There is no way to know if God exists.
Keep mythology and religion out of the hard sciences. Its bad enough that we have the watermelons on the left pushing "Global Warming."
As for you members of the Boobouisie who think that this was a case of "judicial tyranny," let me just remind you that this judge did you all a favor. The existence of a "creator" just doesn't stand up under the scientific method.
"The Dover School Board, a political entity, decided that it was going to intervene in science classrooms and determine what will be taught there."
An electerd school board determining a curriculum? Heaven forbid!
And if Heaven isn't powerful enough get a federal court to forbid it!
And that question is the very interesting field of abiogenesis, filled with many theories, and obviously, since the origin of life was over 3 billion years ago, determining which of them is correct will be quite difficult as the surviving evidence of life at that time is spotty.

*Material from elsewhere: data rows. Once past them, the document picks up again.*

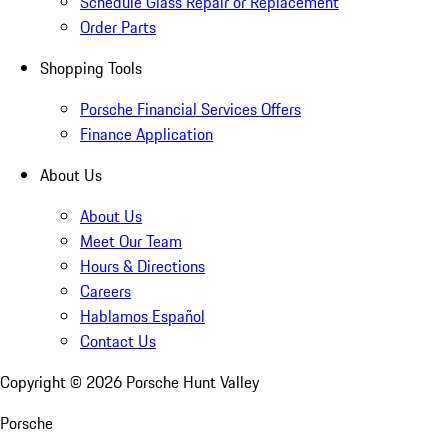
Schedule Glass Repair or Replacement
Order Parts
Shopping Tools
Porsche Financial Services Offers
Finance Application
About Us
About Us
Meet Our Team
Hours & Directions
Careers
Hablamos Español
Contact Us
Copyright ©
2026
Porsche Hunt Valley
Porsche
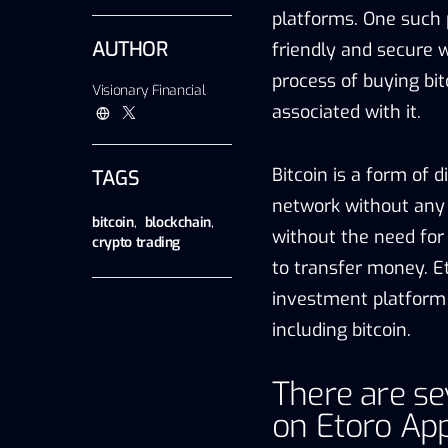
platforms. One such 
AUTHOR
friendly and secure wa
process of buying bit
Visionary Financial
associated with it.
Bitcoin is a form of 
TAGS
network without any c
bitcoin
,
blockchain
,
without the need for 
crypto trading
to transfer money. Et
investment platform 
including bitcoin.
There are se
on Etoro App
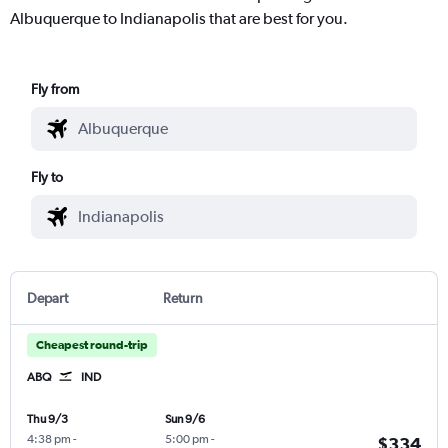
Albuquerque to Indianapolis that are best for you.
Fly from
Fly to
Depart
Return
Cheapest round-trip
ABQ
IND
Thu 9/3
Sun 9/6
4:38 pm
-
5:00 pm
-
$334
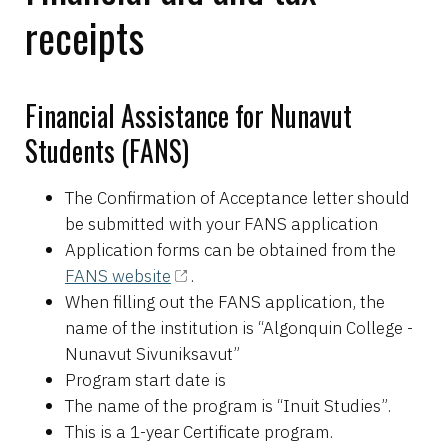
receipts
Financial Assistance for Nunavut
Students (FANS)
The Confirmation of Acceptance letter should
be submitted with your FANS application
Application forms can be obtained from the
FANS website
.
When filling out the FANS application, the
name of the institution is “Algonquin College -
Nunavut Sivuniksavut”
Program start date is
The name of the program is “Inuit Studies”.
This is a 1-year Certificate program.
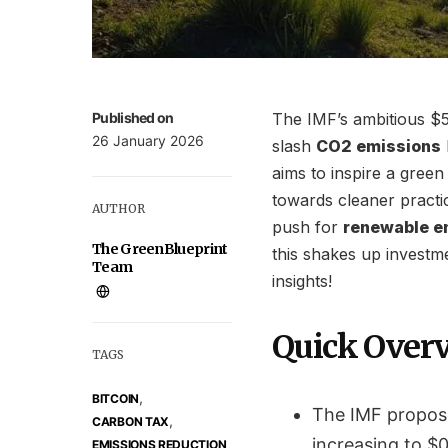
Published on
The IMF’s ambitious $5
26 January 2026
slash
CO2 emissions
aims to inspire a green
towards cleaner practic
AUTHOR
push for
renewable e
The GreenBlueprint
this shakes up investm
Team
insights!
Quick Over
TAGS
,
BITCOIN
The IMF propose
,
CARBON TAX
increasing to $0
EMISSIONS REDUCTION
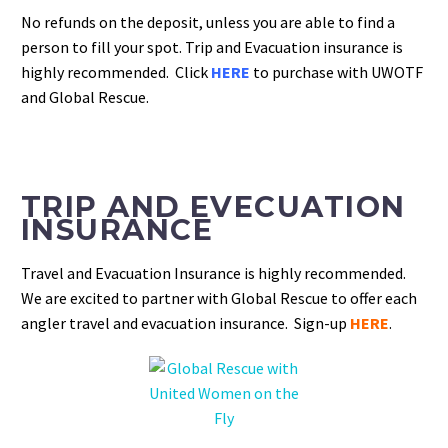
No refunds on the deposit, unless you are able to find a
person to fill your spot.
Trip and Evacuation insurance is
highly recommended. Click
HERE
to purchase with UWOTF
and Global Rescue.
TRIP AND EVECUATION
INSURANCE
Travel and Evacuation Insurance is highly recommended.
We are excited to partner with Global Rescue to offer each
angler travel and evacuation insurance. Sign-up
HERE
.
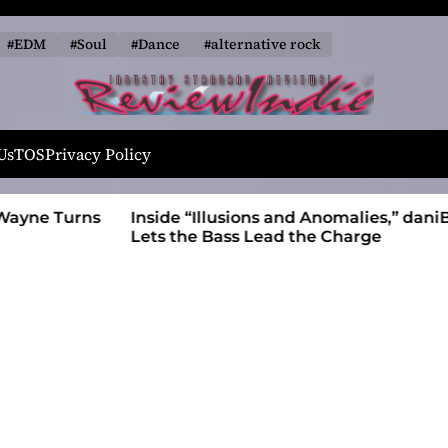
#EDM
#Soul
#Dance
#alternative rock
R
e
Us
TOS
Privacy Policy
v
i
 Wayne Turns
Inside “Illusions and Anomalies,” daniB
e
Lets the Bass Lead the Charge
w
I
n
d
i
e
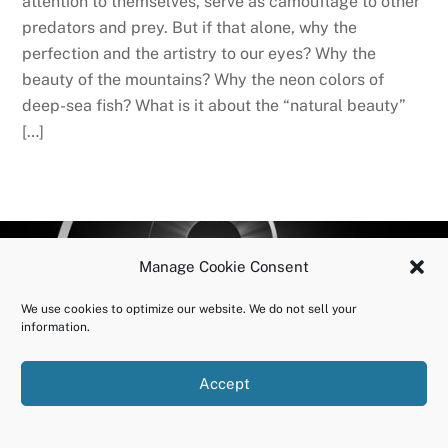
attention to themselves, serve as camouflage to other
predators and prey. But if that alone, why the
perfection and the artistry to our eyes? Why the
beauty of the mountains? Why the neon colors of
deep-sea fish? What is it about the “natural beauty”
[…]
BACK
OURUNDOING.COM
Manage Cookie Consent
TO
©2023 JEREMY VAENI. ALL RIGHTS RESERVED.
TOP
We use cookies to optimize our website. We do not sell your
information.
Accept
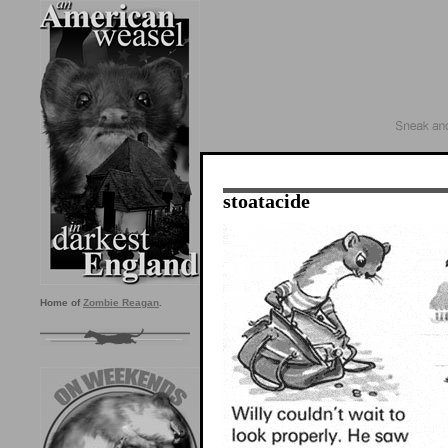
stoatacide
Home of
Zombie Reagan
.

There's really no need to teach anything about abiogenesis in High School or Junior High given the uncertainty over it and the complexity of discussing it, and I'd have no problem with the whole topic being ignored. However, evolution is a different story.
You mean to tell me Zeus doesnt hurl lightning bolts down from Mt. Olympus?
You know how motion pictures work. Lots of individual picture frames, projected rapidly. The "missing link" is in the same place as the missing images between those in the movie film. They're gone.
But just like you don't need an infinite number of movie images to demonstrate that they record motion and reality, we don't need an infinite number of historical data to know that species have changed over time. We're adding new intermediate chunks of data every day, but we will never have every individual that ever lived, because they're gone.
It is a theory, just as you claim creationism is.
Read up on what a scientific "theory" is. You don't understand what it is.
The Constitution does prevent the government from PREVENTING the free exercise of religion. Banning it from the public arena, including public schools is unconstitutional. There is no such thing as a wall of separation or the guarantee of separation of church and state. Allowing it is not establishing it. So the Constitution does address the practice of religion in PUBLIC schools. It allows it. It doesn't relegate it to only church as if people who believe in some sort of god are second class citizens.
A curriculum ought to be decided in consultation with the teachers who implement it. To my knowledge, not a single biology teacher subject to the jurisdiction of the Dover School Board supported the mandate to introduce Intelligent Design into their biology classes. If I'm mistaken, please mention a name.
I'm all for doing one or two days in some science class somewhere along the way on "How to spot crackpot science."
Of course it's not, because the theory is disproven once you go back to the first living organism. It's hard to explain how the first living organism evolved from nothing.